**PAGE EXCERPT:**
Rolle theorem proof via intermediate value theorem

Question

I'm wondering if we can use the Intermediate Value Theorem to prove Rolle's Theorem.

The hypotheses of Rolle's Theorem are:

• The function should be continuous on a closed interval $[a,b]$.
• The function should be differentiable on the open interval $(a,b)$.
• $f(a)=f(b)$

The theorem then shows that there exist $c$ in $(a,b)$ such that $f'(c)=0$.

For I.V.T we need the function to be continuous and $f'(a).f'(b) \leq 0$.

If the conditions for Rolle's Theorem conditions are achieved, does it mean that $f'$ is continuous?

For the second condition we have that $$ \frac{f(x)-f(a)}{x-a} .\frac{f(x)-f(b)}{x-b}<0$$ because $$ f(x)-f(a)=f(x)-f(b)$$ and $$ 0<x-a<b-a $$ $$ a-b<x-b<0 $$

Answer 1

Here is an answer to the wrong question (using MVT to prove Rolle's), followed by an answer to the question I think you were asking.

You can almost certainly use the MVT to prove Rolle's -- indeed, Rolle's is the MVT in the special case where $f(a) = f(b)$. But usually Rolle's is used to prove the MVT, so to make this an "honest" proof, you'd need an alternative proof of the MVT.

NB Actually, having edited the question, I realize OP's asking about the INTERMEDIATE value theorem, not the MEAN value theorem.

To answer one of the questions asked: if the conditions of Rolle's theorem are achieved, does that mean that $f'$ is continuous? The answer is no. Let $$ f(x) =\begin{cases} 0 & x = 0 \\ x^2 \sin(\frac{1}{x}) & \text{else}\end{cases}. $$ Then $f$ is differentiable everywhere, has $f(-1/\pi) = f(1/\pi) = 0$, but $f'$ is not continuous at $x = 0$.

Because we cannot assume that $f'$ is continuous, your proof of Rolle via IVT doesn't seem like it's going to work, no.

Answer 2

+1 for a nice question. It is rather strange that the question's concerns were not addressed fully for such a long time and no one noticed it (perhaps due to the fact that it was marked accepted).

The basic premise of the question $f'(a)f'(b) \leq 0$ is wrong. First point is that differentiability of $f$ at $a, b$ is not given so one can't talk of $f'(a) $ and $f'(b) $. Secondly even if that is allowed by modifying the hypotheses (ie assume $f'$ exists in $[a, b] $) it does not follow that $f'(a) f'(b) \leq 0$.

**WORK TASK:** Reproduce the Rolle's theorem thread word for word. Begin at the words "Because we cannot" and stop after "was marked accepted).". Rely only on the Rolle's theorem thread.

**DATA BELOW:**
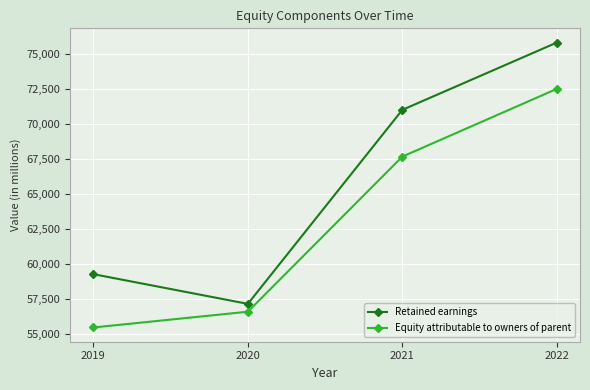

Which series has the largest total across all categories?

Retained earnings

**EXERCISE RESULT:**
Because we cannot assume that $f'$ is continuous, your proof of Rolle via IVT doesn't seem like it's going to work, no.

Answer 2

+1 for a nice question. It is rather strange that the question's concerns were not addressed fully for such a long time and no one noticed it (perhaps due to the fact that it was marked accepted).